- WHAT THE TASK ASKS
Print the passage of the soap-fragrance forum thread below word for word, starting at "Got any ideas" and ending at "for your comments...ideas.....".

- DOCUMENT SEGMENT
-*-

# price of fo's and eo's



## Sheryl (Oct 27, 2007)

How much fo or eo do you put in your batches of soap? I do not understand the PPO?? I guess this question comes up, because I was able to try some of Lillians fo's/eo's on a backward bidding thing she had a long time ago. I love her OMH, triple peppermint, and a couple of other things that I got. But I was looking at her new back in business stuff.......$35 and $44 a pound for oils If you put 4 oz of fo in a batch of soap...that would be $8.75 to $11 of fo's in a batch of soap....wow...seems a little high to me.....am I missing something here...am I putting too much in my soap? I really like my soap to have a lot of fragrance....never had any complaints so far. My recipe calls for 56 oz of oils then the goats milk and lye. So I guess it is a small batch...maybe 3.5 lbs I think, I'm not sure never weighed the log. but I get about 14 bars of soap that range in the 5 oz to 6 oz size. 

Got any ideas here? thanks, just kinda thinking out loud. I love Lillian's stuff. I have never ever been disattisfied, I guess I'm just cheap. I reallly need a way to figure out how much a batch of soap is actually costing me. :/ any ideas on how to go about doing that? thanks in advance for your comments...ideas.....

sheryl


----------



## hsmomof4 (Oct 31, 2008)

PPO stands for Per Pound of Oils. So if a recommendation is for .5 oz PPO and you are making a 7 pound batch of soap, that would be 3.5 oz of FO. Or EO. It does vary by the FO or EO, though. Some, you need to do more, some less. For example, mint is usually strong and you don't need very much. I find that for most FOs, I use somewhere in the neighborhood of .7 oz PPO, but there are some where that is just not strong enough.


----------



## Sheryl (Oct 27, 2007)

okay I think it is the .0 thing that is getting me confused. So how do you take the .5 oz PPO and turn that into 3.5 oz of fo/eo? How do you do the math I guess?

thank you
sheryl


----------



## hsmomof4 (Oct 31, 2008)

.5 oz is 1/2 an oz. So, that means for every pound of oils in your recipe, you'd use 1/2 an ounce (.5) of FO/EO. So 7 times .5 is 3.5, or 1/2 of 7 is 3.5. In math, "of" means "multiply....so a sentence in words that says 1/2 of 7 means 1/2 X 7 in "mathese."


----------



## Sheryl (Oct 27, 2007)

-*-

- EXTRACTED INFORMATION
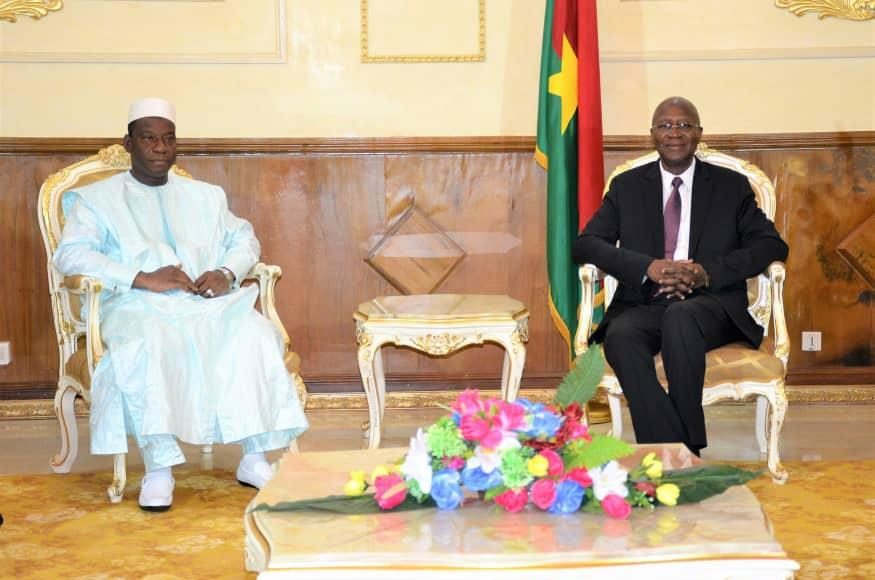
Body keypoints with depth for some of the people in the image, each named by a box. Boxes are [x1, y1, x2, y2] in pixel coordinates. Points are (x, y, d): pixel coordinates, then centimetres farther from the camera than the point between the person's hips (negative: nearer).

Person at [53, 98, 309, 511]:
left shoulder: (206, 195, 26)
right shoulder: (97, 198, 11)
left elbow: (245, 239, 22)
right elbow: (71, 254, -4)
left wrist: (227, 272, -3)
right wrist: (142, 278, -17)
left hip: (206, 302, 3)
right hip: (137, 306, -3)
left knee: (254, 334, -29)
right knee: (145, 347, -39)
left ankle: (254, 459, -23)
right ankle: (158, 467, -32)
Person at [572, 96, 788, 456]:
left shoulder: (732, 186, 14)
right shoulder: (627, 187, 16)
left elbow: (772, 245, 5)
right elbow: (585, 244, 5)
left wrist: (709, 272, -13)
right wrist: (648, 267, -13)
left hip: (710, 307, -1)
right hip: (643, 306, 1)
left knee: (680, 317, -37)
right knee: (620, 337, -34)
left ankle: (685, 451, -29)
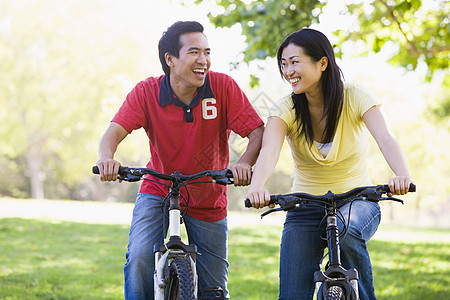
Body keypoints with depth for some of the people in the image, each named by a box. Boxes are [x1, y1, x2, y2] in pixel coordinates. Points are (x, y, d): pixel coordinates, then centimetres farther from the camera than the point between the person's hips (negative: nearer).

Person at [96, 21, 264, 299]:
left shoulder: (223, 86, -16)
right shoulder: (147, 92, -15)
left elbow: (258, 133, -17)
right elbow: (115, 130, -23)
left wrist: (245, 163, -38)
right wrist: (107, 157, -46)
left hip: (209, 200, 1)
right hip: (159, 191, -1)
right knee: (140, 257, -26)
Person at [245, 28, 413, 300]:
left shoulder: (356, 97, -11)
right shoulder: (286, 109, -8)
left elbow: (386, 139, -27)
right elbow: (269, 151, -27)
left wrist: (403, 175, -49)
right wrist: (257, 186, -50)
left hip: (356, 201, -1)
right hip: (305, 210, 2)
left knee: (345, 229, -36)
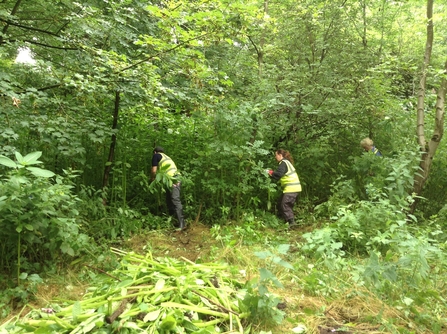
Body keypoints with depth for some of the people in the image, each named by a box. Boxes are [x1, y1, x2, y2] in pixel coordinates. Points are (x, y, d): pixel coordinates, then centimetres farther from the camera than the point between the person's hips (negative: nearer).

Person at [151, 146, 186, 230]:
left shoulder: (156, 155, 9)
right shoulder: (166, 157, 31)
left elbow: (154, 170, 1)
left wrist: (153, 178, 18)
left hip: (173, 180, -9)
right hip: (176, 179, 9)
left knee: (175, 201, -15)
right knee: (169, 200, 17)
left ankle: (182, 224, -22)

-*-

- TASK RESULT
Got any ideas here? thanks, just kinda thinking out loud. I love Lillian's stuff. I have never ever been disattisfied, I guess I'm just cheap. I reallly need a way to figure out how much a batch of soap is actually costing me. :/ any ideas on how to go about doing that? thanks in advance for your comments...ideas.....